Red or Dead’s central character, Bill Shankly, is likewise based on an actual British football manager who came to prominence in the 1960s and 1970s. The two books’ protagonists are contemporaries and competitors who grudgingly respect one another. Each is a significant presence in the mind of the other, and in both novels they exchange semi-aggressive congratulatory words on the post-game touchline. There is even a scene, a high-profile ceremonial game at Wembley Stadium, that appears in both, but with a markedly different meaning from book to book. In terms of ambition, however, there is no comparison. Red or Dead is the more ambitious novel by miles. It is big—715 pages as published in hardcover by Melville House—and it takes big stylistic risks in the pursuit of big ideas.
Though I would urge patience with Red or Dead’s narrative voice, I have no doubt that some readers will be immediately and irretrievably put off by it. On first encounter it calls to mind Rain Man, or a slightly buttoned-up Gertrude Stein:
In the winter-time, in the night-time, they remembered him. And then they came to him. In the winter-time, in the night-time. Not cap in hand, not on bended knee. Not this sort. But still they came. Here to Leeds Road, Huddersfield. Here on October 17, 1959. They came—
In the winter-time, in the night-time.
Winter-time, night-time—got it. Aside from this portentous litany, there is only the coming of a certain “they,” qualified with clichés (“cap in hand,” “bended knee”), proper nouns, and a date. As an opening, this would be laughable if the book continued on in a more conventional style. Instead, it quickly becomes clear, repetition is the novel’s basic structuring device, dominating nearly every paragraph, paragraphs themselves repurposed again and again with only slight variations. Though I’d begun the book hoping to prolong my immersion in the world of elite football, within ten pages the nuttiness of Peace’s style—nutty, at least, in terms of the book’s marketability in the United States—became my primary reason for reading. What on earth was he after? Was there any chance he could pull it off?
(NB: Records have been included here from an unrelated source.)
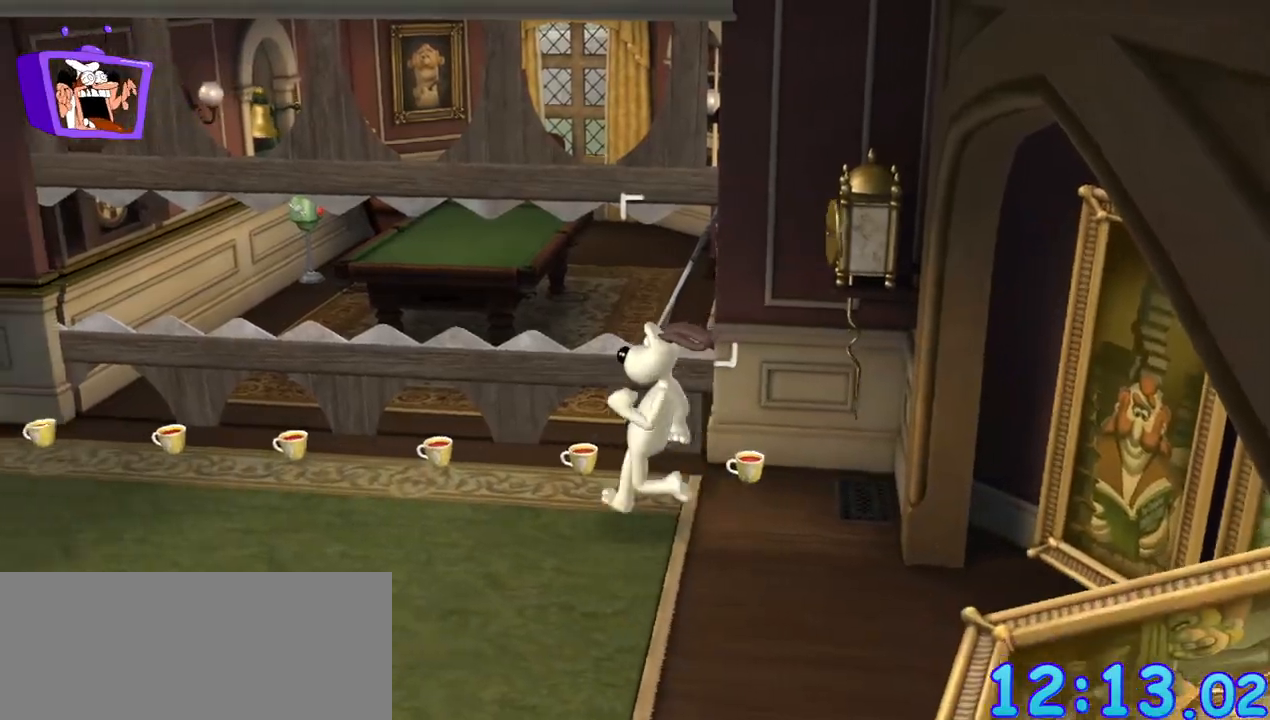
{"keys": [], "mouse": [], "events": []}
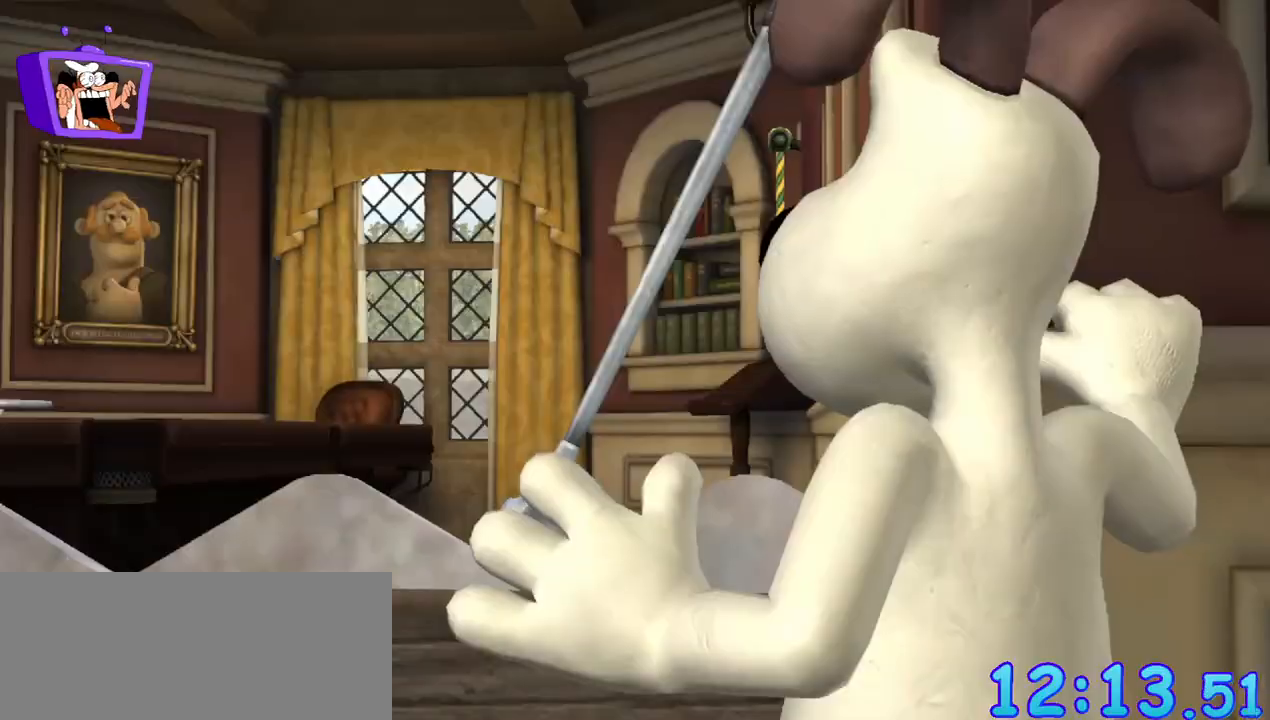
{"keys": [], "mouse": [], "events": []}
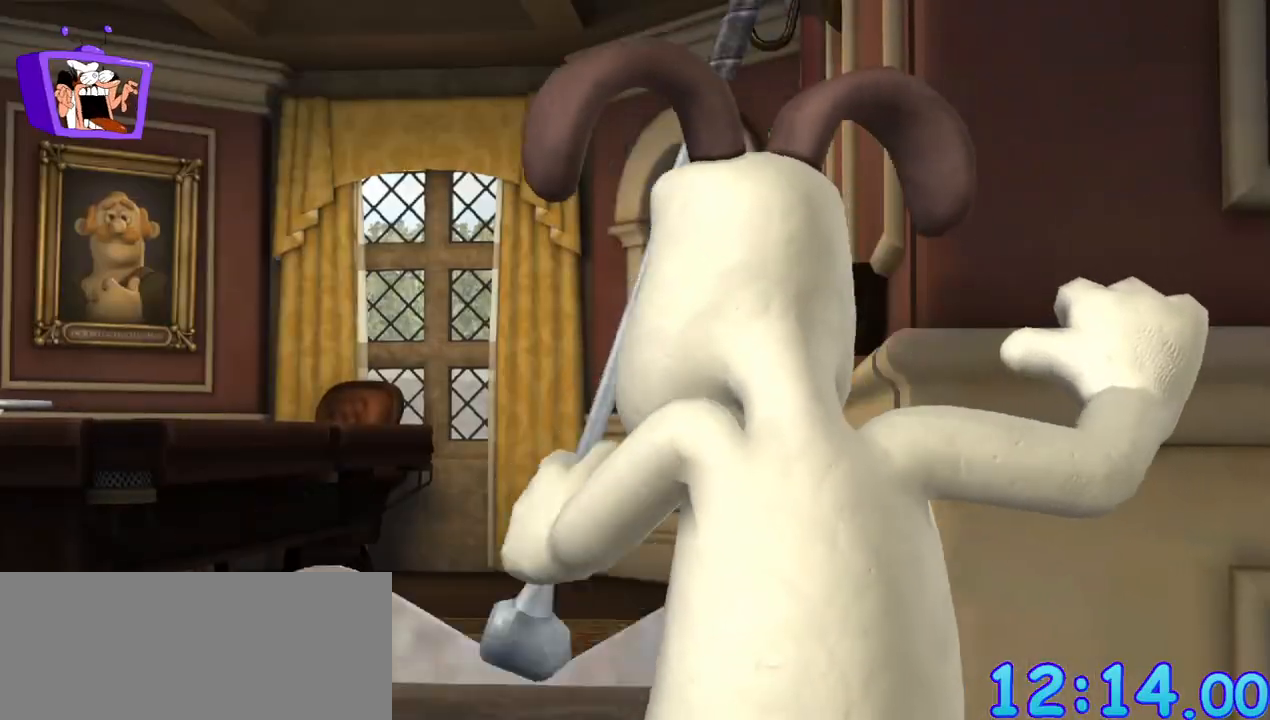
{"keys": [], "mouse": [], "events": []}
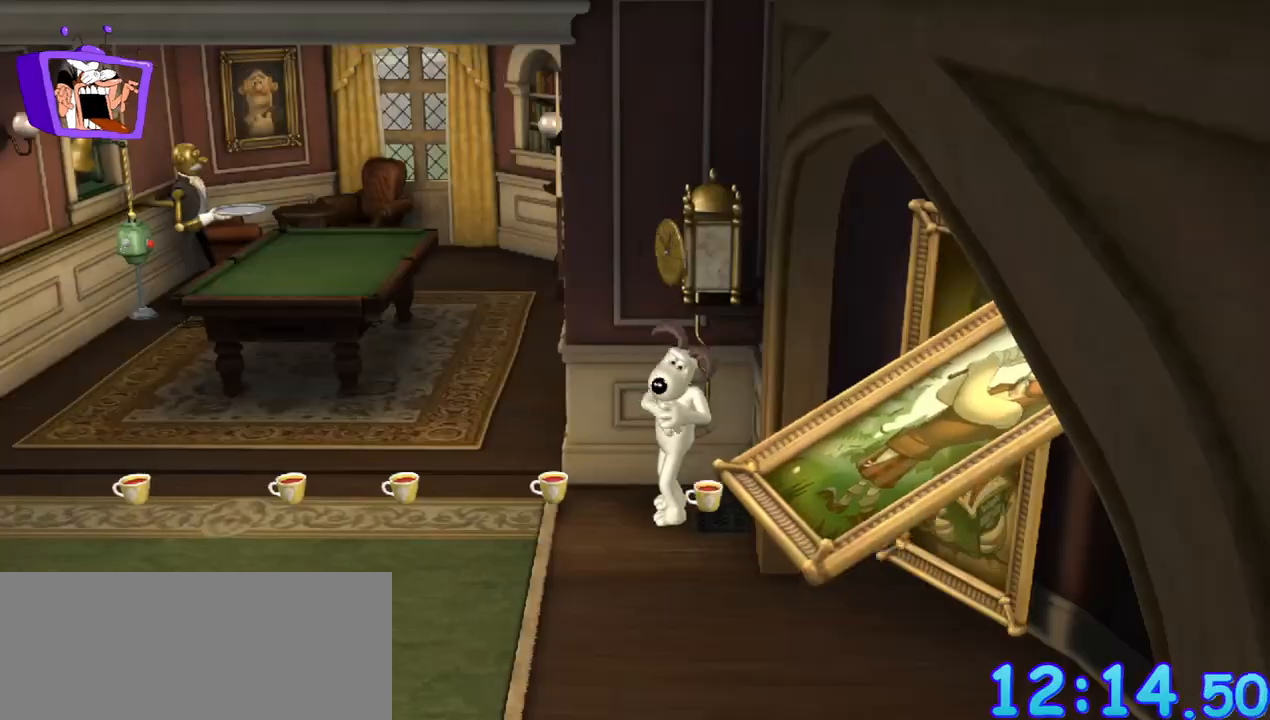
{"keys": [], "mouse": [], "events": []}
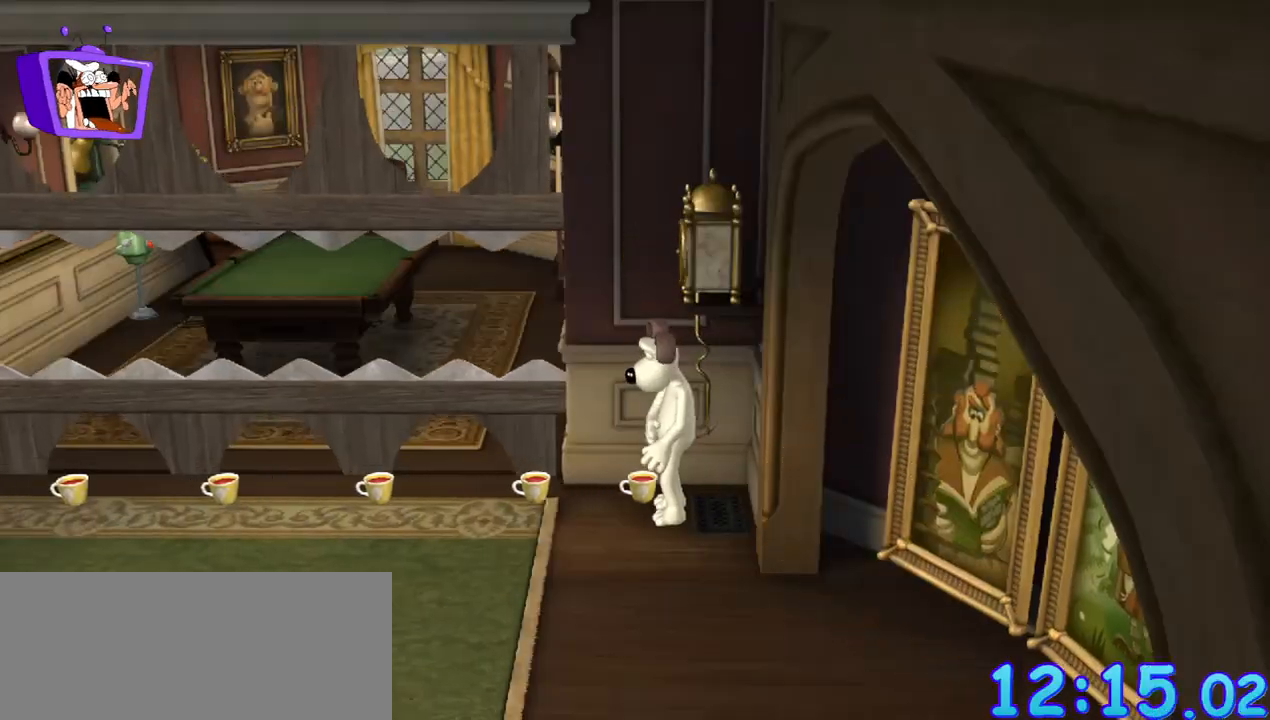
{"keys": [], "mouse": [], "events": [[333, "up", "down"], [383, "up", "up"]]}
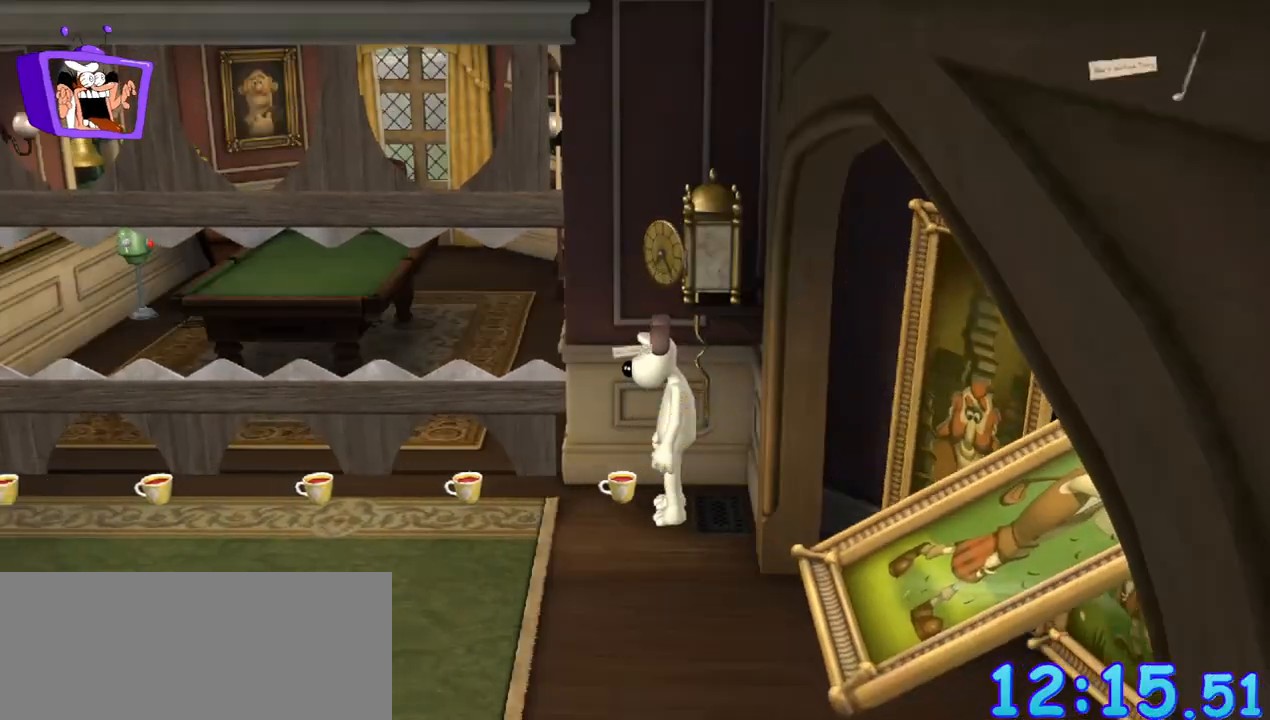
{"keys": [], "mouse": [], "events": [[217, "up", "down"], [267, "up", "up"]]}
“They” are the directors of the Liverpool Football Club, and “him” is Shankly, who was hired away from a smaller town’s team in 1959 and remained Liverpool’s manager through 1974, by which point the team regularly competed at the highest levels of British and European football. Here he is arriving at Anfield, the Liverpool stadium, to begin his first season:
In Liverpool, at Anfield. Bill walked around the ground with Arthur Riley. Bill looked at the turnstiles and Bill looked at the stands. Bill looked at the seats and Bill looked at the toilets. Bill looked at the dressing rooms and Bill looked at the tunnel. And then Bill walked out onto the pitch. The Anfield pitch. Bill stood on the pitch, Bill stamped on the pitch. Once, twice. Bill shook his head. Once, twice. And Bill said, How do you water this pitch, Arthur? Where do you keep your watering equipment?
The repetitions (“Bill walked,” “Bill looked,” “Anfield,” “Once, twice”) create a sort of spiraling effect, the narrative moving through time but incessantly circling back, as though afraid of having missed something. This is plainly, on one level, a means of rendering Shankly’s mental patterns on the page (he speaks in much the same way), showing us the problem of soccer as he sees it and solves it, via obsessive attention and methodical progress from subject to subject, looping back before moving on, as though to double-check that he has overlooked no specific sub-problem.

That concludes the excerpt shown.